REQUIREMENT
From the entries below, reproduce exactly the line containing "HAE PLUM: 2.023 -> 2.022", the line containing "2016, TERRAS DO DAO: 6243657 -> 1836000", and every line in between, with nothing added.

(Revision comparison data)
*-*-*

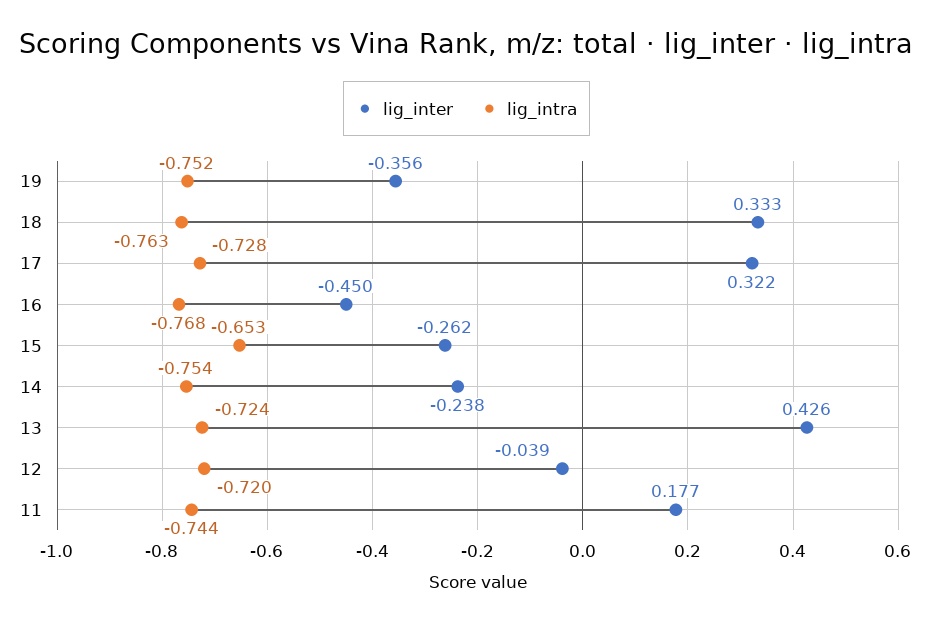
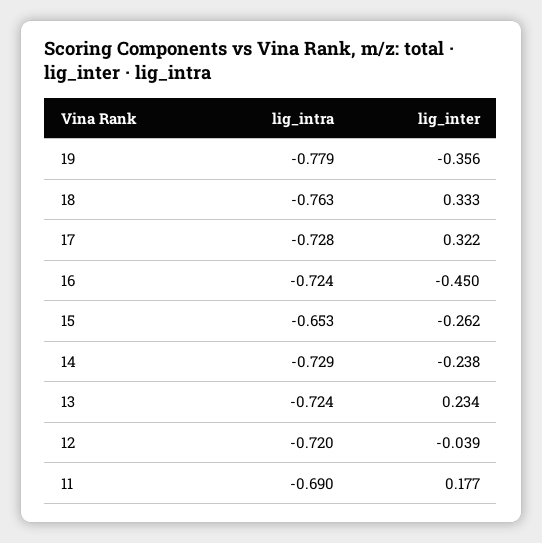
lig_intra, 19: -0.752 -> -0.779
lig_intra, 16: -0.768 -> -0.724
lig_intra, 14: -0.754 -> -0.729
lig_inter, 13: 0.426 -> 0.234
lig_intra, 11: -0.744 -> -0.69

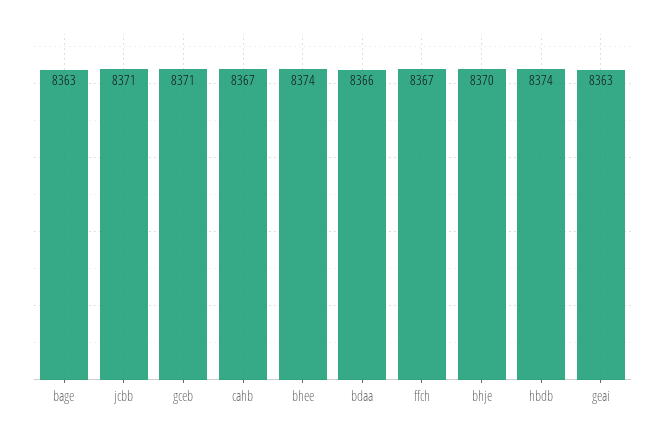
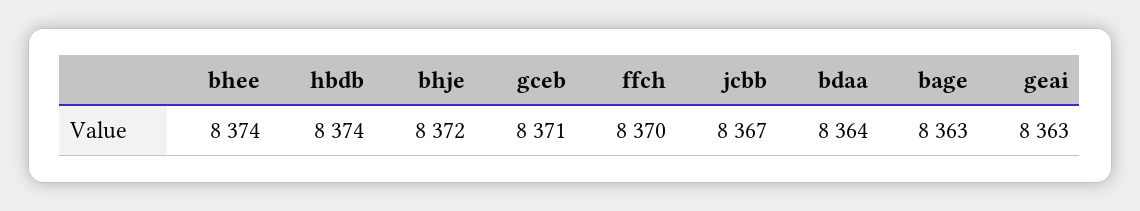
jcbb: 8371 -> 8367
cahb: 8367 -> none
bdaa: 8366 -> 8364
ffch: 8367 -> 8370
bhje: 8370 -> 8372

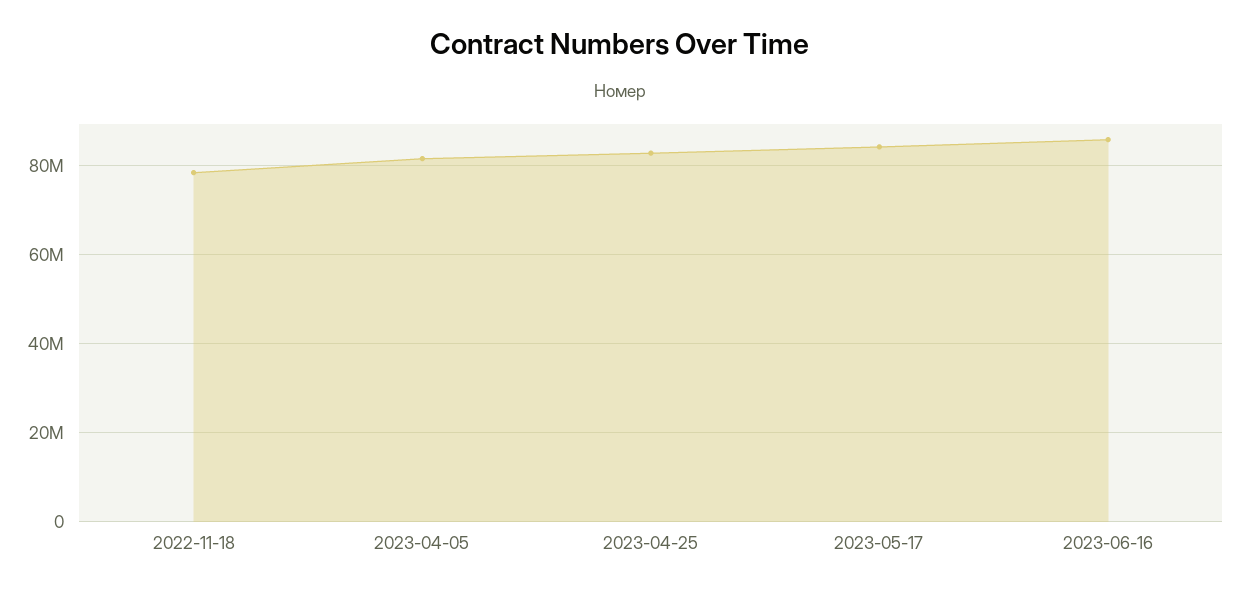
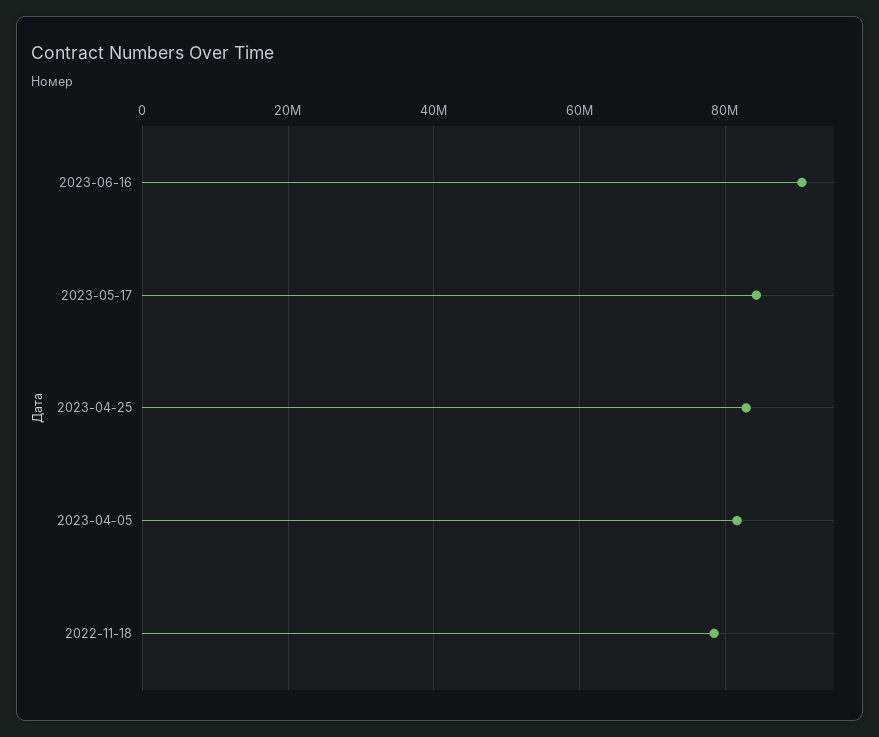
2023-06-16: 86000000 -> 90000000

*-*-*

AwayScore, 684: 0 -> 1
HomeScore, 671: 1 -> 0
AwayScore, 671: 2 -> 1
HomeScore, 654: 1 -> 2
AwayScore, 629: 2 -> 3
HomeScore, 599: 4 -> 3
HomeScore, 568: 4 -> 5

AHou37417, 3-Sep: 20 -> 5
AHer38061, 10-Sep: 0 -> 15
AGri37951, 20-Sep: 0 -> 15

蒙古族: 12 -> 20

*-*-*

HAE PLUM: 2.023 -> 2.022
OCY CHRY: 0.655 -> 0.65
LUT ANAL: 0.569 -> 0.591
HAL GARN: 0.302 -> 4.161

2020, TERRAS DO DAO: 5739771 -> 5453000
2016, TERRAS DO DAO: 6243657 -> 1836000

*-*-*

TASK OUTPUT
HAE PLUM: 2.023 -> 2.022
OCY CHRY: 0.655 -> 0.65
LUT ANAL: 0.569 -> 0.591
HAL GARN: 0.302 -> 4.161

2020, TERRAS DO DAO: 5739771 -> 5453000
2016, TERRAS DO DAO: 6243657 -> 1836000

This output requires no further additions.